Speaking of compressed executable files (e.g. compressed with UPX), a similar approach is possible. The decompressed file can be saved in a predefined directory and then scanned. Another typical approach is to decompress the entire file into memory and pass back the pointer and length of the file to the calling instance. The file system layer would have then to be able to address a memory range also as a file.
Finally, it should be noted that encrypted files/archives are still a major problem for decompression engines and therefore also for AV engines. Nearly all archive tools offer the possibility to encrypt the content.
Detection Engines and Techniques
Right now it is worth taking a look at detection engines and techniques beside heuristic engines.
Nearly every modern AV engine contains checksum-based engines (often straight forward CRC32) and scan string-based engines. In addition to these basic techniques, script-based interpreters can often also be found in engines. By implementing these interpreters with complex instruction sets, it is possible to write detection/removal routines even for highly complex polymorphic viruses, and often without the need to change the engine/program detection code in C/C++. Obviously, these interpreters need access to emulators, memory layers and file system layers to become as powerful as possible. The interpreters typically work with precompiled code (pcode) located in the data/definition files.
Designing the On-Line Update
The core points of AV engine architecture have now been discussed. Another point to consider is the design of the “on-line update” functionality that allows users to update their AV protection. Basically there are two choices of update functionality: update data files or update data files and update executable code.

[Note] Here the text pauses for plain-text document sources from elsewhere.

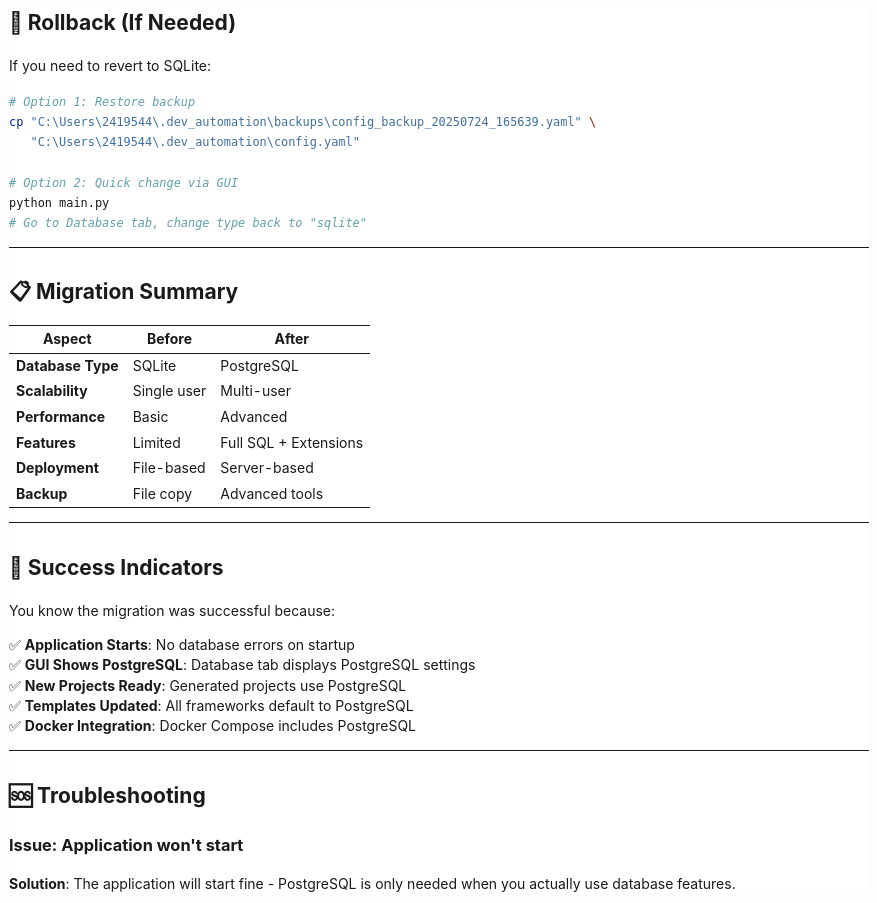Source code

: 
## 🔄 **Rollback (If Needed)**

If you need to revert to SQLite:

```bash
# Option 1: Restore backup
cp "C:\Users\2419544\.dev_automation\backups\config_backup_20250724_165639.yaml" \
   "C:\Users\2419544\.dev_automation\config.yaml"

# Option 2: Quick change via GUI
python main.py
# Go to Database tab, change type back to "sqlite"
```

---

## 📋 **Migration Summary**

| Aspect | Before | After |
|--------|--------|-------|
| **Database Type** | SQLite | PostgreSQL |
| **Scalability** | Single user | Multi-user |
| **Performance** | Basic | Advanced |
| **Features** | Limited | Full SQL + Extensions |
| **Deployment** | File-based | Server-based |
| **Backup** | File copy | Advanced tools |

---

## 🎉 **Success Indicators**

You know the migration was successful because:

✅ **Application Starts**: No database errors on startup  
✅ **GUI Shows PostgreSQL**: Database tab displays PostgreSQL settings  
✅ **New Projects Ready**: Generated projects use PostgreSQL  
✅ **Templates Updated**: All frameworks default to PostgreSQL  
✅ **Docker Integration**: Docker Compose includes PostgreSQL  

---

## 🆘 **Troubleshooting**

### **Issue: Application won't start**
**Solution**: The application will start fine - PostgreSQL is only needed when you actually use database features.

Generally speaking, all updates should be digitally signed to protect the users from installing malicious updates. It is not critical to implement this in the data file updates. Sending out only updated from previously installed versions, instead of complete update files, will keep network traffic low and, as such, is an attractive feature for users in corporate environments. To update executable code using on-line functionality is usually a more complex operation. This approach typically replaces complete modules of an AV scanner. Therefore the AV engine needs to have the functionality to register, remove, update and add modules of its own. This interface obviously needs to be protected (for example, by digital certificates), otherwise malicious codes could start to attack this registration interface and disable certain important functionality.

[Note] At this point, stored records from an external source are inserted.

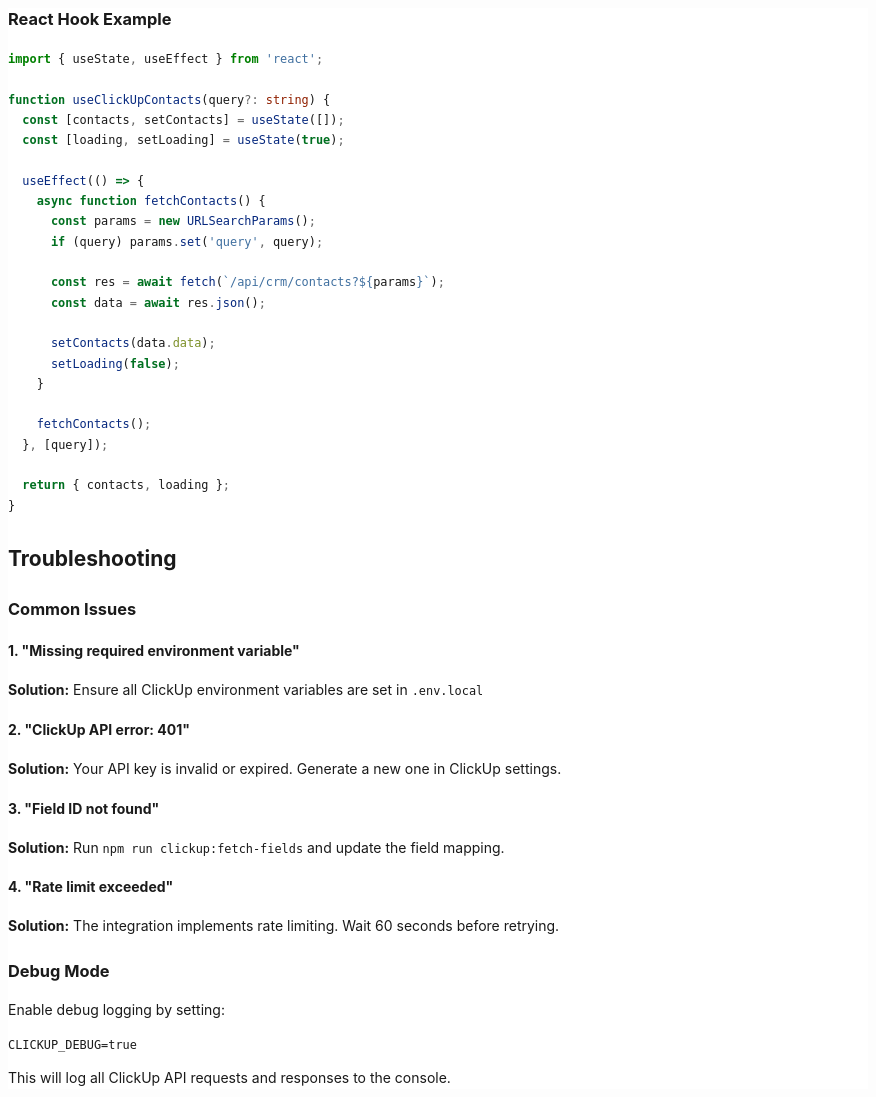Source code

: ### React Hook Example

```typescript
import { useState, useEffect } from 'react';

function useClickUpContacts(query?: string) {
  const [contacts, setContacts] = useState([]);
  const [loading, setLoading] = useState(true);
  
  useEffect(() => {
    async function fetchContacts() {
      const params = new URLSearchParams();
      if (query) params.set('query', query);
      
      const res = await fetch(`/api/crm/contacts?${params}`);
      const data = await res.json();
      
      setContacts(data.data);
      setLoading(false);
    }
    
    fetchContacts();
  }, [query]);
  
  return { contacts, loading };
}
```

## Troubleshooting

### Common Issues

#### 1. "Missing required environment variable"
**Solution:** Ensure all ClickUp environment variables are set in `.env.local`

#### 2. "ClickUp API error: 401"
**Solution:** Your API key is invalid or expired. Generate a new one in ClickUp settings.

#### 3. "Field ID not found"
**Solution:** Run `npm run clickup:fetch-fields` and update the field mapping.

#### 4. "Rate limit exceeded"
**Solution:** The integration implements rate limiting. Wait 60 seconds before retrying.

### Debug Mode

Enable debug logging by setting:
```env
CLICKUP_DEBUG=true
```

This will log all ClickUp API requests and responses to the console.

At this point it is clear that the development of a complete AV engine for a platform like Windows is an extremely complex task, one that needs to be undertaken by a group of developers. To keep an AV engine stable and maintainable over a long time is a difficult job that requires a lot of investment of money and experience in software engineering. Therefore it is not likely that the selection of independent AV solutions will increase significantly within the next years. This is unfortunate because the technical requirements on AV engines continue to grow and a greater variety of possible solutions can only help AV developers and AV users.